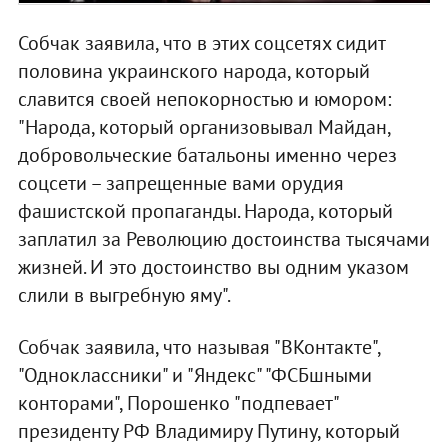
Собчак заявила, что в этих соцсетях сидит
половина украинского народа, который
славится своей непокорностью и юмором:
"Народа, который организовывал Майдан,
добровольческие батальоны именно через
соцсети – запрещенные вами орудия
фашистской пропаганды. Народа, который
заплатил за Революцию достоинства тысячами
жизней. И это достоинство вы одним указом
слили в выгребную яму".
Собчак заявила, что называя "ВКонтакте",
"Одноклассники" и "Яндекс" "ФСБшными
конторами", Порошенко "подпевает"
президенту РФ Владимиру Путину, который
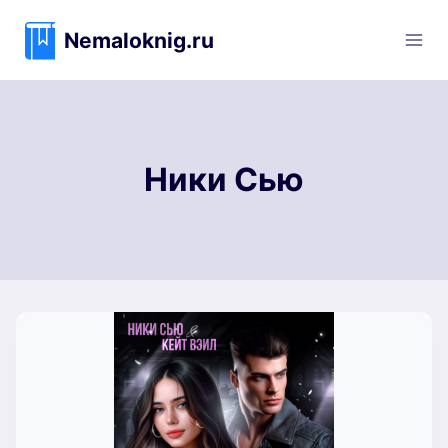
Перейти
к
Nemaloknig.ru
содержимому
Ники Сью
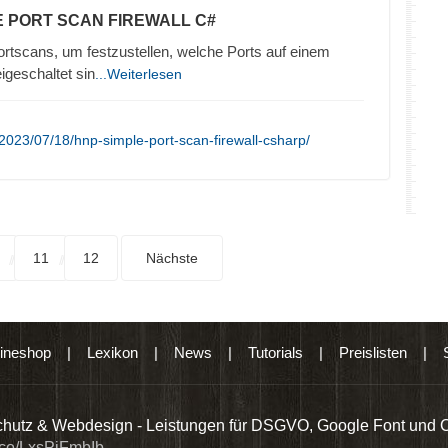
E PORT SCAN FIREWALL C#
ortscans, um festzustellen, welche Ports auf einem
igeschaltet sin
...Weiterlesen
2023/07/18/hnp-simple-port-scan-firewall-csharp/
11
12
Nächste
ineshop
|
Lexikon
|
News
|
Tutorials
|
Preislisten
|
hutz & Webdesign - Leistungen für DSGVO, Google Font und 
t.co/LxsPiFmbIb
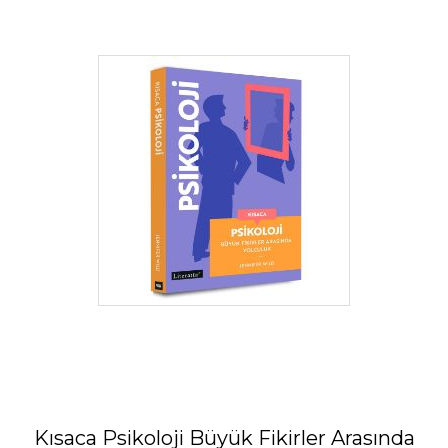
Kısaca Psikoloji Büyük Fikirler Arasında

:: Task statement ::
Repeat the records above word for word, apart from the pictures.

:: Answer to this task ::
Собчак заявила, что в этих соцсетях сидит
половина украинского народа, который
славится своей непокорностью и юмором:
"Народа, который организовывал Майдан,
добровольческие батальоны именно через
соцсети – запрещенные вами орудия
фашистской пропаганды. Народа, который
заплатил за Революцию достоинства тысячами
жизней. И это достоинство вы одним указом
слили в выгребную яму".
Собчак заявила, что называя "ВКонтакте",
"Одноклассники" и "Яндекс" "ФСБшными
конторами", Порошенко "подпевает"
президенту РФ Владимиру Путину, который
Перейти
к
Nemaloknig.ru
содержимому
Ники Сью
E PORT SCAN FIREWALL C#
ortscans, um festzustellen, welche Ports auf einem
igeschaltet sin
...Weiterlesen
2023/07/18/hnp-simple-port-scan-firewall-csharp/
11
12
Nächste
ineshop
|
Lexikon
|
News
|
Tutorials
|
Preislisten
|
hutz & Webdesign - Leistungen für DSGVO, Google Font und 
t.co/LxsPiFmbIb
Kısaca Psikoloji Büyük Fikirler Arasında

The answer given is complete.